Two aged Asian American girls had been significantly injured in separate, random assaults on the streets of San Francisco this month.
An 86-year-old sufferer suffered a damaged hip after her assault on July 10, and an 88-year-old sufferer suffered inside bleeding after being attacked final week, in accordance with English and Chinese language outlet Wind Newspaper.
San Francisco District Attorney Brooke Jenkins introduced expenses Tuesday towards 27-year-old James Lee Ramsey, an Oakland man accused within the July 21 assault.
Prosecutors stated Ramsey kicked the aged girl to the bottom in the course of the assault round 11:15 a.m. on Ellis Street.
A witness detained the suspect on the scene and Ramsey was ultimately arrested by San Francisco police.
“The crimes that Mr. Ramsey is accused of are horrific. I am grateful to the witness who was able to detain him until police arrived ensuring that he did not flee,” Ms. Jenkins stated in an announcement. “My office, on behalf of the victims, and every San Franciscan who is fed up with brazen violence like this, will stand for justice and seek to hold him accountable for his crimes.”
Ramsey has been charged with a number of felonies, together with elder abuse, assault by means more likely to produce nice bodily harm and battery inflicting critical bodily harm.
According to a number of stories, Ramsey, who’s Black, had been beforehand arrested and charged with a hate crime for a 2021 assault on one other Asian American, Carl Chan, in Oakland’s Chinatown. He was convicted of assault, however hate crime expenses had been dropped as a part of a plea deal.
Ms. Jenkins stated her workplace is looking for pre-trial detention for Mr. Ramsey “because of the public safety risk he poses.”
Wind reported that there’s at present a warrant out for his arrest in neighboring Alameda County.
If convicted, Ramsey would face greater than 10 years in jail.
The 86-year-old sufferer was attacked by a suspect who’s described as a White man in his 30s. He stays at massive.
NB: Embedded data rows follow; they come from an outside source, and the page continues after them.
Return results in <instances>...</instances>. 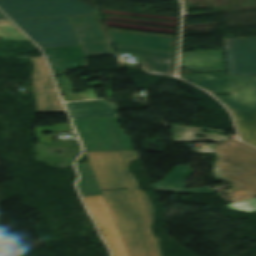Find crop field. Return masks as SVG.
Wrapping results in <instances>:
<instances>
[{
    "instance_id": "dafd665d",
    "label": "crop field",
    "mask_w": 256,
    "mask_h": 256,
    "mask_svg": "<svg viewBox=\"0 0 256 256\" xmlns=\"http://www.w3.org/2000/svg\"><path fill=\"white\" fill-rule=\"evenodd\" d=\"M62 85L58 83V87L60 89V92L63 96L64 101H71V100H83V99H95L99 98V96L96 94V92L93 90V88L80 93H74V89L72 84L69 82L67 77L61 78Z\"/></svg>"
},
{
    "instance_id": "00972430",
    "label": "crop field",
    "mask_w": 256,
    "mask_h": 256,
    "mask_svg": "<svg viewBox=\"0 0 256 256\" xmlns=\"http://www.w3.org/2000/svg\"><path fill=\"white\" fill-rule=\"evenodd\" d=\"M204 130H182L180 128L172 127V133H182L177 135H182V138H175L173 136V142H181V141H213L218 143L228 137L218 135V134H209L208 140L196 139L198 134H203Z\"/></svg>"
},
{
    "instance_id": "5142ce71",
    "label": "crop field",
    "mask_w": 256,
    "mask_h": 256,
    "mask_svg": "<svg viewBox=\"0 0 256 256\" xmlns=\"http://www.w3.org/2000/svg\"><path fill=\"white\" fill-rule=\"evenodd\" d=\"M182 65L197 72L226 70L224 50L183 53Z\"/></svg>"
},
{
    "instance_id": "34b2d1b8",
    "label": "crop field",
    "mask_w": 256,
    "mask_h": 256,
    "mask_svg": "<svg viewBox=\"0 0 256 256\" xmlns=\"http://www.w3.org/2000/svg\"><path fill=\"white\" fill-rule=\"evenodd\" d=\"M118 121V116L73 120L86 152L133 150Z\"/></svg>"
},
{
    "instance_id": "ac0d7876",
    "label": "crop field",
    "mask_w": 256,
    "mask_h": 256,
    "mask_svg": "<svg viewBox=\"0 0 256 256\" xmlns=\"http://www.w3.org/2000/svg\"><path fill=\"white\" fill-rule=\"evenodd\" d=\"M181 77L212 93H231L218 97L231 111H256V77L226 76L224 72Z\"/></svg>"
},
{
    "instance_id": "a9b5d70f",
    "label": "crop field",
    "mask_w": 256,
    "mask_h": 256,
    "mask_svg": "<svg viewBox=\"0 0 256 256\" xmlns=\"http://www.w3.org/2000/svg\"><path fill=\"white\" fill-rule=\"evenodd\" d=\"M73 130L70 123L54 124V126L35 127L36 138H40L39 143L51 144L55 131ZM43 132H51L43 135Z\"/></svg>"
},
{
    "instance_id": "214f88e0",
    "label": "crop field",
    "mask_w": 256,
    "mask_h": 256,
    "mask_svg": "<svg viewBox=\"0 0 256 256\" xmlns=\"http://www.w3.org/2000/svg\"><path fill=\"white\" fill-rule=\"evenodd\" d=\"M81 180L78 182L82 196L103 195L89 163L76 164Z\"/></svg>"
},
{
    "instance_id": "dd49c442",
    "label": "crop field",
    "mask_w": 256,
    "mask_h": 256,
    "mask_svg": "<svg viewBox=\"0 0 256 256\" xmlns=\"http://www.w3.org/2000/svg\"><path fill=\"white\" fill-rule=\"evenodd\" d=\"M130 256H149L123 191H102Z\"/></svg>"
},
{
    "instance_id": "92a150f3",
    "label": "crop field",
    "mask_w": 256,
    "mask_h": 256,
    "mask_svg": "<svg viewBox=\"0 0 256 256\" xmlns=\"http://www.w3.org/2000/svg\"><path fill=\"white\" fill-rule=\"evenodd\" d=\"M117 160L118 166L124 178L125 184L128 190H140L133 175L129 173L127 167L130 162L134 159H138L136 151H123V152H113Z\"/></svg>"
},
{
    "instance_id": "3316defc",
    "label": "crop field",
    "mask_w": 256,
    "mask_h": 256,
    "mask_svg": "<svg viewBox=\"0 0 256 256\" xmlns=\"http://www.w3.org/2000/svg\"><path fill=\"white\" fill-rule=\"evenodd\" d=\"M140 232L145 246L150 256H160L156 239L150 229L154 219V208L144 191H124Z\"/></svg>"
},
{
    "instance_id": "412701ff",
    "label": "crop field",
    "mask_w": 256,
    "mask_h": 256,
    "mask_svg": "<svg viewBox=\"0 0 256 256\" xmlns=\"http://www.w3.org/2000/svg\"><path fill=\"white\" fill-rule=\"evenodd\" d=\"M14 21L41 48L80 45L67 17Z\"/></svg>"
},
{
    "instance_id": "5a996713",
    "label": "crop field",
    "mask_w": 256,
    "mask_h": 256,
    "mask_svg": "<svg viewBox=\"0 0 256 256\" xmlns=\"http://www.w3.org/2000/svg\"><path fill=\"white\" fill-rule=\"evenodd\" d=\"M113 256H129L103 196L83 197Z\"/></svg>"
},
{
    "instance_id": "730fd06b",
    "label": "crop field",
    "mask_w": 256,
    "mask_h": 256,
    "mask_svg": "<svg viewBox=\"0 0 256 256\" xmlns=\"http://www.w3.org/2000/svg\"><path fill=\"white\" fill-rule=\"evenodd\" d=\"M235 188L225 191L224 193L229 194L227 198L232 201H239L243 199H248L254 197L250 192H248L245 188H243L238 183L233 185Z\"/></svg>"
},
{
    "instance_id": "d3111659",
    "label": "crop field",
    "mask_w": 256,
    "mask_h": 256,
    "mask_svg": "<svg viewBox=\"0 0 256 256\" xmlns=\"http://www.w3.org/2000/svg\"><path fill=\"white\" fill-rule=\"evenodd\" d=\"M190 150L193 152H215V145L203 144L202 149L191 148Z\"/></svg>"
},
{
    "instance_id": "d9b57169",
    "label": "crop field",
    "mask_w": 256,
    "mask_h": 256,
    "mask_svg": "<svg viewBox=\"0 0 256 256\" xmlns=\"http://www.w3.org/2000/svg\"><path fill=\"white\" fill-rule=\"evenodd\" d=\"M193 172L189 165H177L160 183L151 185L154 190L170 193H216L210 187L187 190L185 179Z\"/></svg>"
},
{
    "instance_id": "e52e79f7",
    "label": "crop field",
    "mask_w": 256,
    "mask_h": 256,
    "mask_svg": "<svg viewBox=\"0 0 256 256\" xmlns=\"http://www.w3.org/2000/svg\"><path fill=\"white\" fill-rule=\"evenodd\" d=\"M227 73L256 75V38L225 39Z\"/></svg>"
},
{
    "instance_id": "d1516ede",
    "label": "crop field",
    "mask_w": 256,
    "mask_h": 256,
    "mask_svg": "<svg viewBox=\"0 0 256 256\" xmlns=\"http://www.w3.org/2000/svg\"><path fill=\"white\" fill-rule=\"evenodd\" d=\"M118 52L137 54L151 72L173 74L175 53L116 46Z\"/></svg>"
},
{
    "instance_id": "22f410ed",
    "label": "crop field",
    "mask_w": 256,
    "mask_h": 256,
    "mask_svg": "<svg viewBox=\"0 0 256 256\" xmlns=\"http://www.w3.org/2000/svg\"><path fill=\"white\" fill-rule=\"evenodd\" d=\"M111 42L119 45L175 52L176 39L106 31Z\"/></svg>"
},
{
    "instance_id": "cbeb9de0",
    "label": "crop field",
    "mask_w": 256,
    "mask_h": 256,
    "mask_svg": "<svg viewBox=\"0 0 256 256\" xmlns=\"http://www.w3.org/2000/svg\"><path fill=\"white\" fill-rule=\"evenodd\" d=\"M53 70L66 74L65 70L85 66L86 55L81 46L43 49ZM51 69V70H52Z\"/></svg>"
},
{
    "instance_id": "eef30255",
    "label": "crop field",
    "mask_w": 256,
    "mask_h": 256,
    "mask_svg": "<svg viewBox=\"0 0 256 256\" xmlns=\"http://www.w3.org/2000/svg\"><path fill=\"white\" fill-rule=\"evenodd\" d=\"M227 206L233 210H239V211H244L247 213H253V212H256V198L247 200V201H243V202L230 204ZM233 206H236V208H233Z\"/></svg>"
},
{
    "instance_id": "733c2abd",
    "label": "crop field",
    "mask_w": 256,
    "mask_h": 256,
    "mask_svg": "<svg viewBox=\"0 0 256 256\" xmlns=\"http://www.w3.org/2000/svg\"><path fill=\"white\" fill-rule=\"evenodd\" d=\"M72 119L118 115L115 103L104 100L65 103Z\"/></svg>"
},
{
    "instance_id": "d8731c3e",
    "label": "crop field",
    "mask_w": 256,
    "mask_h": 256,
    "mask_svg": "<svg viewBox=\"0 0 256 256\" xmlns=\"http://www.w3.org/2000/svg\"><path fill=\"white\" fill-rule=\"evenodd\" d=\"M31 61L34 66L32 78L39 113L63 112L44 58L32 57Z\"/></svg>"
},
{
    "instance_id": "bd1437ed",
    "label": "crop field",
    "mask_w": 256,
    "mask_h": 256,
    "mask_svg": "<svg viewBox=\"0 0 256 256\" xmlns=\"http://www.w3.org/2000/svg\"><path fill=\"white\" fill-rule=\"evenodd\" d=\"M107 93H108V98H112L111 84H108Z\"/></svg>"
},
{
    "instance_id": "750c4746",
    "label": "crop field",
    "mask_w": 256,
    "mask_h": 256,
    "mask_svg": "<svg viewBox=\"0 0 256 256\" xmlns=\"http://www.w3.org/2000/svg\"><path fill=\"white\" fill-rule=\"evenodd\" d=\"M80 74H88V73L82 72V73L78 74V77L84 79V83H86L85 81L90 80V79L95 78V77L100 78V76H93V75H90V74H88V75L91 76L90 78H88V77H81V76H79ZM86 84H88V86H90V87H96V86L102 85V82H93V83H86Z\"/></svg>"
},
{
    "instance_id": "4a817a6b",
    "label": "crop field",
    "mask_w": 256,
    "mask_h": 256,
    "mask_svg": "<svg viewBox=\"0 0 256 256\" xmlns=\"http://www.w3.org/2000/svg\"><path fill=\"white\" fill-rule=\"evenodd\" d=\"M68 18L81 45L106 42L94 15L70 16Z\"/></svg>"
},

“We are not only dealing with the crime and issues related to open drug market, homelessness, robberies and many more in Tenderloin, we Asian seniors face more challenges of having a risk of being attacked anytime when we walk in the streets. The city needs to find ways to solve the violence against us,” Mei Chen, an immigrant and resident of a Tenderloin senior housing condominium, instructed Wind.
Crimes towards Asian Americans skyrocketed in San Francisco in the course of the COVID-19 pandemic.
In 2021, town recorded 60 hate-related incidents towards Asian Americans —- a 500% enhance from the 9 it witnessed in 2020.